Its relay stations replaced large numbers of operators with a few skilled engineers, and team games gave way to singles tennis. The equipment on show today shows how the highly automated regen process worked, from an originating station such as Cape Town via relays in locations including St Helena and the Azores to London.
Porthcurno, the place where the cables met, acted as the key repeater station on the way to the capital, but it had a further role: if Cable & Wireless's London office had been destroyed, these tunnels would become the central operating station of its entire 355,000-mile network.
Although that didn't happen, on some occasions the landlines failed, making Porthcurno the endpoint of the network with staff working around the clock to process messages. A 1944 letter on display discusses the continuing need to refuse space for evacuees, which had been the subject of local criticism, as the company might need to house 58 extra staff at short notice.
The valley was a "protected place" – everyone including residents had to show papers to gain access. As well as the still-visible pillbox bunkers above the beach, a flame barrage was installed. The tunnels were justified – the area was bombed, although the only reported casualty was a cow.

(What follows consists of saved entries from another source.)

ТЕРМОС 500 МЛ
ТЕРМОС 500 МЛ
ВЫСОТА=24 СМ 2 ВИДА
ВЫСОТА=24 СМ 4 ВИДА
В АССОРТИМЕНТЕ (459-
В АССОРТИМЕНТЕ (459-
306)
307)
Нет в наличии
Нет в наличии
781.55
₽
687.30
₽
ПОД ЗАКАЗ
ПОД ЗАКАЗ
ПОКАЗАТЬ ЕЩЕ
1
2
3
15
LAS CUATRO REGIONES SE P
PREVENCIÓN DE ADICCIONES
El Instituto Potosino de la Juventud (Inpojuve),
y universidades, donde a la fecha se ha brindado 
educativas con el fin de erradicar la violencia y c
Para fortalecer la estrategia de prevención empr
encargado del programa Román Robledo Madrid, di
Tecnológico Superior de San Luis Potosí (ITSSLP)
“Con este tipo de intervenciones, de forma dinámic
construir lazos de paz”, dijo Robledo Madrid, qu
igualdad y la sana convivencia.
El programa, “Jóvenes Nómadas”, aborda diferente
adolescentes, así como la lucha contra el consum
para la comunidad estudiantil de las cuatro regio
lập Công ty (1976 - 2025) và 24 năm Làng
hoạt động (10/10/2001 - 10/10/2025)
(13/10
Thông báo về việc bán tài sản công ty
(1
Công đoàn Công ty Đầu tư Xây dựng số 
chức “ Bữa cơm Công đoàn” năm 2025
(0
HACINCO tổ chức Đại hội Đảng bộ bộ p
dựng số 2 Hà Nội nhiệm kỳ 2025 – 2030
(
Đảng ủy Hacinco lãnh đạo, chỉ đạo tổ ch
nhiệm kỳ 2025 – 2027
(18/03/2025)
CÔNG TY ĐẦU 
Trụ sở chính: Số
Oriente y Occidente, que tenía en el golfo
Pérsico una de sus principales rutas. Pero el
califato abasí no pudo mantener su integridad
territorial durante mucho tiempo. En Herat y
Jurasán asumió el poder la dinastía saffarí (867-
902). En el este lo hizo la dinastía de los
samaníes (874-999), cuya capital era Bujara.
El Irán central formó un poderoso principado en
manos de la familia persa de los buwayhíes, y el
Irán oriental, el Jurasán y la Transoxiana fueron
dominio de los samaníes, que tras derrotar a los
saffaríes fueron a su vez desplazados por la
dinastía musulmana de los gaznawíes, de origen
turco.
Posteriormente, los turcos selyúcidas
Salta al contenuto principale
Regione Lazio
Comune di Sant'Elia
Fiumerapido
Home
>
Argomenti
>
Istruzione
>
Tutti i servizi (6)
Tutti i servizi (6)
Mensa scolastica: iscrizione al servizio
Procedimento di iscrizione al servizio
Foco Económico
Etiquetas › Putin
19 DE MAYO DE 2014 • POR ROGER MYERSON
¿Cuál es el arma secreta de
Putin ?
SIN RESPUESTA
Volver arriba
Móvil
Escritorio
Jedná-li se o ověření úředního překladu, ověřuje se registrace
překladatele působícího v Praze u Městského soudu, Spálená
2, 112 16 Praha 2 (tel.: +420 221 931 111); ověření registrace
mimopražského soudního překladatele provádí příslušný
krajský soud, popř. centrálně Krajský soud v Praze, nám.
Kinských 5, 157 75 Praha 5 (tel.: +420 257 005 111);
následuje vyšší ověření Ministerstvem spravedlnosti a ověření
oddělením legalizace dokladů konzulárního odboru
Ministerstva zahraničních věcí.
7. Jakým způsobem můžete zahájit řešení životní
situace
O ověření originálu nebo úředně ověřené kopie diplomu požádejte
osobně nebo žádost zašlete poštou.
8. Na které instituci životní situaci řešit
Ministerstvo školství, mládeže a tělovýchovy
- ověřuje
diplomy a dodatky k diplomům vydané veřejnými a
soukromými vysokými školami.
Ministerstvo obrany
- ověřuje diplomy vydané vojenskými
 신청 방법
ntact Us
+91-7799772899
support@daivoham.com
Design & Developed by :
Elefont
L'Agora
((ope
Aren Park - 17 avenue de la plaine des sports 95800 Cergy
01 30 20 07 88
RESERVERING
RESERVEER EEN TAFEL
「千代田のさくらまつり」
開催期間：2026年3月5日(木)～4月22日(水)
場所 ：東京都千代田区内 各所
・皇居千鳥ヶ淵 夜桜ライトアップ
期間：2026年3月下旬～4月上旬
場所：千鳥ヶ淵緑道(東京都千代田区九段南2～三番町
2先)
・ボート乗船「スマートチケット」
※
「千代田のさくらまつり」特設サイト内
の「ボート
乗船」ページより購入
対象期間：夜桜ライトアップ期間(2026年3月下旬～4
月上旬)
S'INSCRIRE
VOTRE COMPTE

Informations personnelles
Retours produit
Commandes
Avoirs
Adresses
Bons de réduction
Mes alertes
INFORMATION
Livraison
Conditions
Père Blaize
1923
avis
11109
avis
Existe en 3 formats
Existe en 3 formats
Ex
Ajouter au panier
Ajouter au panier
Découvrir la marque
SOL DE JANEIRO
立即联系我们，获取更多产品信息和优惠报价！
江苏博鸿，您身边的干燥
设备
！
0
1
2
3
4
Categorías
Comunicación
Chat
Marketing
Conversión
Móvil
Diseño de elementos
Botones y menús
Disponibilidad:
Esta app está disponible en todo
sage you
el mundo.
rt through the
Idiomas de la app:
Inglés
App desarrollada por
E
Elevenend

In 1944 Porthcurno relayed 705 million words, more than triple what it had handled in 1938.
The equipment stayed in these tunnels until Porthcurno processed its last telegraph in 1970, by which point it was well into its post-war life as a Cable & Wireless engineering college, teaching students from all over the world. Some lecturers used the kit for demonstrations, and when the college closed in 1993 they turned it into the nucleus of today's museum.
To keep this equipment working, the museum has a volunteer-run workshop that is open to visitors. When I visited, Barry Hill – who worked on the University of Nottingham design team that built the first MRI scanner – and computer technician Patrick Dunne were renovating an electro-mechanical regenerator synchroniser built in 1926 by Elliott Brothers of London. It is original Porthcurno equipment, salvaged then rebuilt in the 1970s. Hill reckons that when they finish, it should continue to work for another couple of decades.
The museum, too, is undergoing renovations, the results of which should be open in spring 2018. The tunnels will house a new exhibition on fibre-optics, developed with the involvement University College London and the University of Cambridge. Parry said it will cover wavelength multiplexing, which greatly increased the capacity of a cable by simultaneously sending several signals at different wavelengths of light. The museum also works with Vodafone, which took over most of Cable & Wireless in 2012. Meanwhile, there's a well-stocked gift and bookshop and a site café serving light lunches – yes, including pasties.
A dazzling past ... The Porthcurno Telegraph Museum. Photo: SA Mathieson
Once the home of Skewjack Surf Village, Britain's first surf school when it opened in 1971, this site is now very much closed.
Porthcurno is a centre for undersea telecommunications but is a long way from the rest of the UK. If you travel here, beyond the obvious sandy charms of this and other beaches of this region, there are plenty of reasons to extend your trip beyond simply the Telegraph Museum.
Porthcurno itself boasts the open-air clifftop Minnack Theatre, with shows from March to September. Sennan Cove, just north of Land's End, is one of Cornwall's best beaches with plenty of parking, cafés, a pub and its own surf school. The town of Penzance and St Michael's Mount, a historic castle on a tidal island, are a few miles east. Continuing around Mount's bay, the Lizard Peninsula offers more geek tourism opportunities for those interested in Marconi's pioneering work.
Or, you could just explore the history of cable telecommunications at Porthcurno's excellent museum then relax on its beach, imagining how those surf-dogs would react if they could hear all the cat videos zipping beneath their paws.